Dosya kapsamı, mevcut delil durumu ve ileri sürülen istinaf sebepleri dikkate alındığında mahkemenin vakıa ve hukuki değerlendirmesinde usul ve esas yönünden yasaya aykırılık bulunmadığı, dava konusu başvuru kapsamında kalan mal ve hizmetlerle davacının itirazına mesnet markanın kapsamında kalan mallar arasında benzerlik olmadığı, emtia benzerliğine ilişkin koşul gerçekleşmediğinden, 6769 sayılı SMK’nın 6/1. maddesi koşullarının somut olayda bulunmadığı, davacının itirazına mesnet markanın tanınmış olduğu ve dava konusu başvurunun kötü niyetli olarak yapıldığı iddialarının ise ispat edilemediği anlaşılmakla, davacı vekilinin istinaf başvurusunun esas yönünden reddine dair hüküm kurmak gerekmiştir.

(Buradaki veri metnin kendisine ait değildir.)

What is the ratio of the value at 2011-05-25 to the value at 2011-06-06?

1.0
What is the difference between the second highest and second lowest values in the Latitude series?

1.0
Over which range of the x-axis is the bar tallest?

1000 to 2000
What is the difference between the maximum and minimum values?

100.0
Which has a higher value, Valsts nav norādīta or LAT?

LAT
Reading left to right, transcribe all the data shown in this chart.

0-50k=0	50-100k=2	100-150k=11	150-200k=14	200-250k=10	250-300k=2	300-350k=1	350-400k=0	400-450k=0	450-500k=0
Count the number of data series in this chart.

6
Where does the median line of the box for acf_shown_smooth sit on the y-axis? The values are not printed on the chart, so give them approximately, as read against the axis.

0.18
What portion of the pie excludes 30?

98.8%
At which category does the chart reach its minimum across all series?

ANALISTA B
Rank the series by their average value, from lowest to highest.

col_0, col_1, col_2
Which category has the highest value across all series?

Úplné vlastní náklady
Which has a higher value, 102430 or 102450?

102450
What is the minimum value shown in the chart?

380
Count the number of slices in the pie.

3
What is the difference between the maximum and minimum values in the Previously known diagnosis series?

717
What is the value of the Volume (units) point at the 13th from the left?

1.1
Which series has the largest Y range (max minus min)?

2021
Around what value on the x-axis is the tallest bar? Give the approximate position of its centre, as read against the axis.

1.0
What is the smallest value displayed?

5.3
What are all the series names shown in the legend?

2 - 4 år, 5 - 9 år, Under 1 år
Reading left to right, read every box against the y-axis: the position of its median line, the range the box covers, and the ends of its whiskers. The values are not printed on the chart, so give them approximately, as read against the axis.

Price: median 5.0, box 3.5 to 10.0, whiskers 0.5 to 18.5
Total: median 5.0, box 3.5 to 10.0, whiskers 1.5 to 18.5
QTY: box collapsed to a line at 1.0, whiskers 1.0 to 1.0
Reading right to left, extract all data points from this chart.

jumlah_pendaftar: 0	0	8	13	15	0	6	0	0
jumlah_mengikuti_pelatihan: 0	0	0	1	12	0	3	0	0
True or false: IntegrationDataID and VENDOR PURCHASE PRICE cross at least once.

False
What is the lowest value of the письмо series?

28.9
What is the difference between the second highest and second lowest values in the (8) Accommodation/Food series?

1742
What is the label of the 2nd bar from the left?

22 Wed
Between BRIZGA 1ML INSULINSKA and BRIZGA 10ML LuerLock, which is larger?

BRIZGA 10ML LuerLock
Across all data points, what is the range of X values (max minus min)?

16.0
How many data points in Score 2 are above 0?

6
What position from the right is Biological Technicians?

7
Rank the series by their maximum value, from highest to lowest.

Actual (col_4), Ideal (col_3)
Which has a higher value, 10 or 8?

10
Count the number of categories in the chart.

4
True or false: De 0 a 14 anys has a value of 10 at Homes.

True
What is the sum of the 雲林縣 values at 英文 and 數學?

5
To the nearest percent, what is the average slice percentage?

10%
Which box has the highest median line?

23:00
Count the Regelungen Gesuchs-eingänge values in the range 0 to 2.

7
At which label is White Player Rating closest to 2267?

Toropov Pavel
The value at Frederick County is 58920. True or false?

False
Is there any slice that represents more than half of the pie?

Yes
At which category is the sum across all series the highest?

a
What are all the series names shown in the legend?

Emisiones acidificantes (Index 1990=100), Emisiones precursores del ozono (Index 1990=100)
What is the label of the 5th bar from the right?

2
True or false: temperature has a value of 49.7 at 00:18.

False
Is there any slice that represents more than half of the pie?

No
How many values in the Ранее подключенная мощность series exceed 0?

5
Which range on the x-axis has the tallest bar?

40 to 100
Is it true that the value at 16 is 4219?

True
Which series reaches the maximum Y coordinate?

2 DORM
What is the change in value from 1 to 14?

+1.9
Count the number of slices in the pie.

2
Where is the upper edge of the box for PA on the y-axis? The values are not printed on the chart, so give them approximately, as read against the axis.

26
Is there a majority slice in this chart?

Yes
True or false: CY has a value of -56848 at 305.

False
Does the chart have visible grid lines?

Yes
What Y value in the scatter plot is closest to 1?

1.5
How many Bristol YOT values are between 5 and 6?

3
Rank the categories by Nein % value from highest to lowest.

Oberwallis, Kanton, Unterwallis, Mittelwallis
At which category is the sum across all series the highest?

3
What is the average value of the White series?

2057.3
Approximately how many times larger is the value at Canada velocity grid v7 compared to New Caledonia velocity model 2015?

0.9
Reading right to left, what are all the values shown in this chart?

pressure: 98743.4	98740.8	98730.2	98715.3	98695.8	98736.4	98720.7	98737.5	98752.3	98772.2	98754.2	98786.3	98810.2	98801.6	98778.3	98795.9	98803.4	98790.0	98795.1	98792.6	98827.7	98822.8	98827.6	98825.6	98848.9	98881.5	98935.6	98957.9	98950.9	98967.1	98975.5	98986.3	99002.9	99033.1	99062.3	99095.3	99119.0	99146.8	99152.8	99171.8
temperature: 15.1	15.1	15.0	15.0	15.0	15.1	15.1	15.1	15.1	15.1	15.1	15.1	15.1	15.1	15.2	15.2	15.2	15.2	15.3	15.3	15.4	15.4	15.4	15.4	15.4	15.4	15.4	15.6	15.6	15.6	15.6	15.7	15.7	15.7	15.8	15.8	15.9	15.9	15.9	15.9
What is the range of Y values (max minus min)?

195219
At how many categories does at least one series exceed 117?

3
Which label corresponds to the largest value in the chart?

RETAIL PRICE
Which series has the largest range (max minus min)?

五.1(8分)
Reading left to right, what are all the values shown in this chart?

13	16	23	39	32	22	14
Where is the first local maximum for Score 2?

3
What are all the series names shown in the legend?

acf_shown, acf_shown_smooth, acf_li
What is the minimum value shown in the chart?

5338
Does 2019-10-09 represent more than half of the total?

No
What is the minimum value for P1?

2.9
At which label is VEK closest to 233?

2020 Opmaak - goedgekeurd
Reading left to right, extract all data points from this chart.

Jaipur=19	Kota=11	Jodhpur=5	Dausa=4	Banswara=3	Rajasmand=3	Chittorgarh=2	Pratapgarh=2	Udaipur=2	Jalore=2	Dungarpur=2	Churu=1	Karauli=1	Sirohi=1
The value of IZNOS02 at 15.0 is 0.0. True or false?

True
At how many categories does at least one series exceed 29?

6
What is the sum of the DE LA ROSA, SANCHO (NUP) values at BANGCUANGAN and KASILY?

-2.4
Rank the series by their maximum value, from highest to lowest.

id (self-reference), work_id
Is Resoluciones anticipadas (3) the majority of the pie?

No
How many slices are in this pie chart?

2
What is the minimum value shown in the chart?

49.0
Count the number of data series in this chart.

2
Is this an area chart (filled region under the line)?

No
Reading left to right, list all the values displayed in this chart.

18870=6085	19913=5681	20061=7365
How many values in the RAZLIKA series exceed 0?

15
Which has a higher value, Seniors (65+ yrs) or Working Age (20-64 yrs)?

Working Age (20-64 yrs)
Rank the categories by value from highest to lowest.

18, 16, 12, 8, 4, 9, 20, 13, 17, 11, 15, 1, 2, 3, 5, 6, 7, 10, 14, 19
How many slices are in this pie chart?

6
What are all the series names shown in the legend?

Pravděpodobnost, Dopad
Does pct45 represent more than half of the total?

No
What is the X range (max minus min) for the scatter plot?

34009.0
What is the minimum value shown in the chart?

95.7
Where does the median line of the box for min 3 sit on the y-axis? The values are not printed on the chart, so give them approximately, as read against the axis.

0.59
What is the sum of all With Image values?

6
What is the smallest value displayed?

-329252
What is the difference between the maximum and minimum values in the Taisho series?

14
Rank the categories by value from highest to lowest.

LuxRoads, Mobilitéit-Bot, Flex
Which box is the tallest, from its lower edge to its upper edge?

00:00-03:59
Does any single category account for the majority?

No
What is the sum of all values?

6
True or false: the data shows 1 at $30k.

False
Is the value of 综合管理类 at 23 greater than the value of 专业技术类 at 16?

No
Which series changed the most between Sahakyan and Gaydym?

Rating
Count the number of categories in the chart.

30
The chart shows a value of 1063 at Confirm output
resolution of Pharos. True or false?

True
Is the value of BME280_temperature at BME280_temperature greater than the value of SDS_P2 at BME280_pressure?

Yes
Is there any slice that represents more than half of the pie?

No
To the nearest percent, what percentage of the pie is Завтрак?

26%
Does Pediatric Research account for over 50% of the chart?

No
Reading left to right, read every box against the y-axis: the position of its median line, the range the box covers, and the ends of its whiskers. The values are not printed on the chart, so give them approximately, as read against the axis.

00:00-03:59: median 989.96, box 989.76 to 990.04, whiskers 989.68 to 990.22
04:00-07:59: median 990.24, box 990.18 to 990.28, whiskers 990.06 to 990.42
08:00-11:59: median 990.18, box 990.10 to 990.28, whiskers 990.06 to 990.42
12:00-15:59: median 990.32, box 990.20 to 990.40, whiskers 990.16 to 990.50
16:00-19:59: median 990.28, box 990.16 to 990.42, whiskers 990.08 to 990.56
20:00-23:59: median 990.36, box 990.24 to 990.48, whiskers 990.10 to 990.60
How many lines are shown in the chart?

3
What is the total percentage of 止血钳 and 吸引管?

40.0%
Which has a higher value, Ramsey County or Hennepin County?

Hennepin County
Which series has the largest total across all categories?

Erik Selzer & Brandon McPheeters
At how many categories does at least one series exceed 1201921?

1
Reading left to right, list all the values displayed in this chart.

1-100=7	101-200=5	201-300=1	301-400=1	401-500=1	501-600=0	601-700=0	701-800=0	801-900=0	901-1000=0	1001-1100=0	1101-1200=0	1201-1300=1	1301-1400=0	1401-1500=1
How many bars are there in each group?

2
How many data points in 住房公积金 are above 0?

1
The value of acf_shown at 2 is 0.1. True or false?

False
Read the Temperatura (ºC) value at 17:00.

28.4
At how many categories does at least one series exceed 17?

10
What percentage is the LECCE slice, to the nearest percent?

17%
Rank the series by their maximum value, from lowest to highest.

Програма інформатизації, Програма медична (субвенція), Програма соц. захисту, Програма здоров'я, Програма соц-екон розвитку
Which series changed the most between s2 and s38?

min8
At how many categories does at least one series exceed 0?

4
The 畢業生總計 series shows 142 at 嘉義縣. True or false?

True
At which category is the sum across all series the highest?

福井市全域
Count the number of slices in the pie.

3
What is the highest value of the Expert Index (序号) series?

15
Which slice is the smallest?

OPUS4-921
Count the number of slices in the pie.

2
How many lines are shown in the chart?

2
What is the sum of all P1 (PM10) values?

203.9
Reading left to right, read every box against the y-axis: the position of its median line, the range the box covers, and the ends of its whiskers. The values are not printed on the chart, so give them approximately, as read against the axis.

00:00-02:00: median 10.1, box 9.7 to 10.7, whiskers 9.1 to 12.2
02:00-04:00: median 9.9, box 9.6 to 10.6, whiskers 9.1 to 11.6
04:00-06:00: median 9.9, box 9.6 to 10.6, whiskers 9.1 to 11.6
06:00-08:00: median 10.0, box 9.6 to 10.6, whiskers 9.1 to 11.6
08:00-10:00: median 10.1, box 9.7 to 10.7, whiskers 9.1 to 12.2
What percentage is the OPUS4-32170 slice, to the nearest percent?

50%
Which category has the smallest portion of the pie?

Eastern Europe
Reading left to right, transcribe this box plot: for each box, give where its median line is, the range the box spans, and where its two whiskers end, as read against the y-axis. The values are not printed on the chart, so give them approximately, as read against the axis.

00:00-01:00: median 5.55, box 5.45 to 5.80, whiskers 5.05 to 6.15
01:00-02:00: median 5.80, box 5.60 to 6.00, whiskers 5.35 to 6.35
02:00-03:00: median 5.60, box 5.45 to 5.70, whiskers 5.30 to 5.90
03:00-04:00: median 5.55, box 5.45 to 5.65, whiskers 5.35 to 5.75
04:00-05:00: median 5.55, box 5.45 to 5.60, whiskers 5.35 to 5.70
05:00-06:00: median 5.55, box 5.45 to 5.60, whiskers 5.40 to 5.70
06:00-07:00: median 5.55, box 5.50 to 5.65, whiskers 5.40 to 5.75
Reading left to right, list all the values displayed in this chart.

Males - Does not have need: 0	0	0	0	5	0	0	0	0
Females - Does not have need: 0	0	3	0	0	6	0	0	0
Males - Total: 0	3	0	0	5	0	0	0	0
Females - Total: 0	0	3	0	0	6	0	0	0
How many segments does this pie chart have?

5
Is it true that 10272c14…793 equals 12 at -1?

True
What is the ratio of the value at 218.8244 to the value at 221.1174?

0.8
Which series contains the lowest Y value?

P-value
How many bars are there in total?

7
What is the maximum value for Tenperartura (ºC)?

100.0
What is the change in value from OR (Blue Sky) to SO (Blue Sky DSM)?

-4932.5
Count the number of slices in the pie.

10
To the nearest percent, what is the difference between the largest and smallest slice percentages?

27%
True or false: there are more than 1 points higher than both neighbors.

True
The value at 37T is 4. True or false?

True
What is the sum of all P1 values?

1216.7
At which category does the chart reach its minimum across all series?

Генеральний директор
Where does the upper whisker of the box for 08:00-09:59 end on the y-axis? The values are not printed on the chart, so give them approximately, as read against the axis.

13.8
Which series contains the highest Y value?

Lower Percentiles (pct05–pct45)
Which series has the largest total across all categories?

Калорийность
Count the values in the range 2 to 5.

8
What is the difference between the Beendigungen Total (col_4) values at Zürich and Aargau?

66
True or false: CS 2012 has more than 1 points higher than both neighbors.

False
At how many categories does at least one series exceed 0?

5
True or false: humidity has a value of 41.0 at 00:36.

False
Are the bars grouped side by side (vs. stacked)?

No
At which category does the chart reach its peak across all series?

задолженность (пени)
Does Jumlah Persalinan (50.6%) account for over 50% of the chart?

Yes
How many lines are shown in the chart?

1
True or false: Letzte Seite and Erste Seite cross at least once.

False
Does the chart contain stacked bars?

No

HÜKÜM : Gerekçesi yukarıda belirtildiği üzere;
1-Davacı vekilinin istinaf başvurusunun HMK’nın 353/1-b.1 maddesi gereğince ESASTAN REDDİNE,
2-Alınması gereken 59,30 TL maktu istinaf karar ve ilam harcından, davacı tarafça istinaf başvurusunda yatırılan 44,40 TL istinaf karar ve ilam harcının mahsubu ile bakiye 14,90 TL’nin davacıdan tahsili ile hazineye irat kaydına,
3-İstinaf aşamasında davacı tarafından yapılan yargılama giderlerinin davacı üzerinde bırakılmasına,
4-İstinaf aşamasında duruşma açılmadığından taraflar lehine vekalet ücreti takdirine yer olmadığına,
Dosya üzerinde yapılan inceleme sonucunda oybirliği ile 03/06/2021 tarihinde HMK 361. maddesi uyarınca kararın tebliğinden itibaren iki hafta içerisinde Yargıtay temyiz yolu açık olmak üzere karar verildi.

GEREKÇELİ KARARIN YAZILDIĞI TARİH : 30/06/2021

Bu belge 5070 sayılı Yasa hükümlerine göre elektronik olarak imzalanmıştır.